#### WHAT THE TASK ASKS
Reproduce the full listing below exactly. Do not include the pictures.

EXERCISE MATERIAL section start

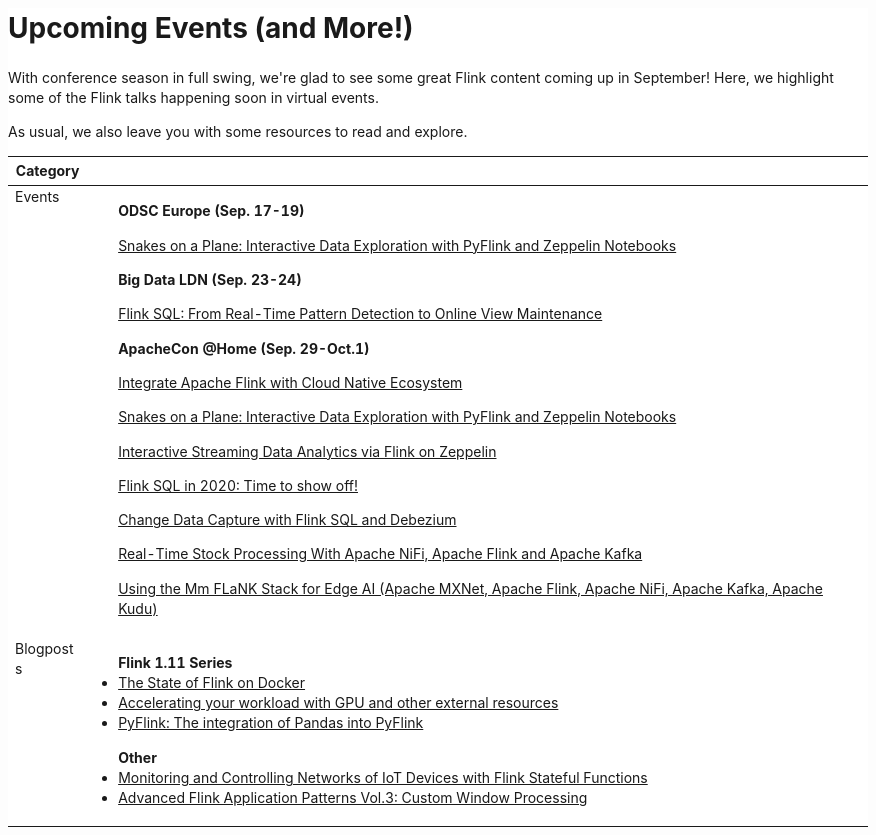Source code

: # Upcoming Events (and More!)

With conference season in full swing, we're glad to see some great Flink content coming up in September! Here, we highlight some of the Flink talks happening soon in virtual events.

As usual, we also leave you with some resources to read and explore.

<table class="table table-bordered">
  <thead>
    <tr>
      <th>Category</th>
      <th></th>
    </tr>
  </thead>
  <tbody>
    <tr>
      <td><span class="glyphicon glyphicon glyphicon-console" aria-hidden="true"></span> Events</td>
      <td><ul>
        <b>ODSC Europe (Sep. 17-19)</b>
        <p><a href="https://odsc.com/speakers/snakes-on-a-plane-interactive-data-exploration-with-pyflink-and-zeppelin-notebooks/">Snakes on a Plane: Interactive Data Exploration with PyFlink and Zeppelin Notebooks</a></p>
      </ul>
      <ul>
        <b>Big Data LDN (Sep. 23-24)</b>
        <p><a href="https://bigdataldn.com/">Flink SQL: From Real-Time Pattern Detection to Online View Maintenance</a></p>
      </ul>
      <ul>
        <b>ApacheCon @Home (Sep. 29-Oct.1)</b>
        <p><a href="https://www.apachecon.com/acah2020/tracks/bigdata-1.html">Integrate Apache Flink with Cloud Native Ecosystem</a></p>
        <p><a href="https://www.apachecon.com/acah2020/tracks/bigdata-1.html">Snakes on a Plane: Interactive Data Exploration with PyFlink and Zeppelin Notebooks</a></p>
        <p><a href="https://www.apachecon.com/acah2020/tracks/bigdata-1.html">Interactive Streaming Data Analytics via Flink on Zeppelin</a></p>
        <p><a href="https://www.apachecon.com/acah2020/tracks/bigdata-2.html">Flink SQL in 2020: Time to show off!</a></p>
        <p><a href="https://www.apachecon.com/acah2020/tracks/streaming.html">Change Data Capture with Flink SQL and Debezium</a></p>
        <p><a href="https://www.apachecon.com/acah2020/tracks/streaming.html">Real-Time Stock Processing With Apache NiFi, Apache Flink and Apache Kafka</a></p>
        <p><a href="https://www.apachecon.com/acah2020/tracks/iot.html">Using the Mm FLaNK Stack for Edge AI (Apache MXNet, Apache Flink, Apache NiFi, Apache Kafka, Apache Kudu)</a></p>
      </ul>
    </td>
    </tr>
    <tr>
      <td><span class="glyphicon glyphicon-fire" aria-hidden="true"></span> Blogposts</td>
        <td><ul>
        <b>Flink 1.11 Series</b>
        <li><a href="https://flink.apache.org/news/2020/08/20/flink-docker.html">The State of Flink on Docker</a></li>
        <li><a href="https://flink.apache.org/news/2020/08/06/external-resource.html">Accelerating your workload with GPU and other external resources</a></li>
        <li><a href="https://flink.apache.org/2020/08/04/pyflink-pandas-udf-support-flink.html">PyFlink: The integration of Pandas into PyFlink</a></li>
        <p></p>
        <b>Other</b>
        <li><a href="https://flink.apache.org/2020/08/19/statefun.html">Monitoring and Controlling Networks of IoT Devices with Flink Stateful Functions</a></li>
        <li><a href="https://flink.apache.org/news/2020/07/30/demo-fraud-detection-3.html">Advanced Flink Application Patterns Vol.3: Custom Window Processing</a></li>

EXERCISE MATERIAL section end

#### WORKED SOLUTION
Source code

: # Upcoming Events (and More!)

With conference season in full swing, we're glad to see some great Flink content coming up in September! Here, we highlight some of the Flink talks happening soon in virtual events.

As usual, we also leave you with some resources to read and explore.

<table class="table table-bordered">
  <thead>
    <tr>
      <th>Category</th>
      <th></th>
    </tr>
  </thead>
  <tbody>
    <tr>
      <td><span class="glyphicon glyphicon glyphicon-console" aria-hidden="true"></span> Events</td>
      <td><ul>
        <b>ODSC Europe (Sep. 17-19)</b>
        <p><a href="https://odsc.com/speakers/snakes-on-a-plane-interactive-data-exploration-with-pyflink-and-zeppelin-notebooks/">Snakes on a Plane: Interactive Data Exploration with PyFlink and Zeppelin Notebooks</a></p>
      </ul>
      <ul>
        <b>Big Data LDN (Sep. 23-24)</b>
        <p><a href="https://bigdataldn.com/">Flink SQL: From Real-Time Pattern Detection to Online View Maintenance</a></p>
      </ul>
      <ul>
        <b>ApacheCon @Home (Sep. 29-Oct.1)</b>
        <p><a href="https://www.apachecon.com/acah2020/tracks/bigdata-1.html">Integrate Apache Flink with Cloud Native Ecosystem</a></p>
        <p><a href="https://www.apachecon.com/acah2020/tracks/bigdata-1.html">Snakes on a Plane: Interactive Data Exploration with PyFlink and Zeppelin Notebooks</a></p>
        <p><a href="https://www.apachecon.com/acah2020/tracks/bigdata-1.html">Interactive Streaming Data Analytics via Flink on Zeppelin</a></p>
        <p><a href="https://www.apachecon.com/acah2020/tracks/bigdata-2.html">Flink SQL in 2020: Time to show off!</a></p>
        <p><a href="https://www.apachecon.com/acah2020/tracks/streaming.html">Change Data Capture with Flink SQL and Debezium</a></p>
        <p><a href="https://www.apachecon.com/acah2020/tracks/streaming.html">Real-Time Stock Processing With Apache NiFi, Apache Flink and Apache Kafka</a></p>
        <p><a href="https://www.apachecon.com/acah2020/tracks/iot.html">Using the Mm FLaNK Stack for Edge AI (Apache MXNet, Apache Flink, Apache NiFi, Apache Kafka, Apache Kudu)</a></p>
      </ul>
    </td>
    </tr>
    <tr>
      <td><span class="glyphicon glyphicon-fire" aria-hidden="true"></span> Blogposts</td>
        <td><ul>
        <b>Flink 1.11 Series</b>
        <li><a href="https://flink.apache.org/news/2020/08/20/flink-docker.html">The State of Flink on Docker</a></li>
        <li><a href="https://flink.apache.org/news/2020/08/06/external-resource.html">Accelerating your workload with GPU and other external resources</a></li>
        <li><a href="https://flink.apache.org/2020/08/04/pyflink-pandas-udf-support-flink.html">PyFlink: The integration of Pandas into PyFlink</a></li>
        <p></p>
        <b>Other</b>
        <li><a href="https://flink.apache.org/2020/08/19/statefun.html">Monitoring and Controlling Networks of IoT Devices with Flink Stateful Functions</a></li>
        <li><a href="https://flink.apache.org/news/2020/07/30/demo-fraud-detection-3.html">Advanced Flink Application Patterns Vol.3: Custom Window Processing</a></li>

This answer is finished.